Hari Ahad, 25 Agustus 2013, untuk kali kedua aku
memasukkan anakku ke ruang opname. Bedanya kalau yang kemarin adalah Yana yang
masuk Puskesmas karena muntaber, kalau sekarang Yani yang harus aku bawa ke
rumah sakit karena sebagian dadanya tersiram air panas dan sebagian besar
wajahnya hanya kecipratan saja. Melihat dadanya yang penuh dengan luka kulit
berair dan wajahnya yang menghitam serta melihat istriku yang hanya bisa
menangis maka aku segera memutuskan untuk opname saja.

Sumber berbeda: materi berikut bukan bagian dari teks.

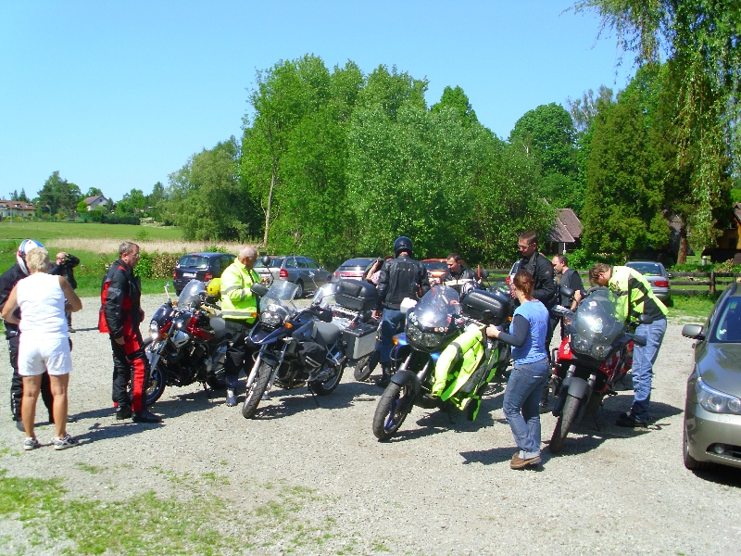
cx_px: 370
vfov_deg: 40.7
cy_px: 278
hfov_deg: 52.6
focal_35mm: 35
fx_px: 749
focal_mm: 6.2
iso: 50
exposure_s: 1/331
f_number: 4.3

Pengalaman yang lalu, ketika Yana opname,
menjadikan aku tidak terlalu khawatir dengan keuangan yang dipakai untuk biaya
berobat, karena aku dan istriku yakin Allah SWT akan mengganti semuanya pas
dengan besarnya biaya yang kubutuhkan. Maka ketika aku memutuskan memasukkan Yani
ke rumah sakit, aku tidak terlalu khawatir akan dibayar apa anakku nanti,
padahal asal Anda tahu dalam dompet hanya ada uang seratus ribu kurang sedikit,
sedangkan istriku hanya membawa dompetnya saja tanpa ada isinya.
Makanya dengan pedenya aku memutuskan untuk opname
meskipun perawat membolehkan Yani pulang setelah luka-lukanya diperban. Tapi aku
tetap ngotot untuk opname. Maka jadilah hari Ahad pagi itu menjadi hari pertama
Yani menjadi pasien Rumah Sakit Islam Hasanah Mojokerto.
Banyak hikmah yang aku bisa petik dengan merawat
anak yang sakit apalagi opname. Antara khawatir, takut, sedih berbaur jadi
satu. Aku dan istriku tidak pernah mengatakan apa-apa tapi aku yakin istriku
merasakan apa yang ada dalam hatiku, begitupun aku, secara sadar menangkap
garis kepedihan dan kesedihan yang tergurat di wajah istriku.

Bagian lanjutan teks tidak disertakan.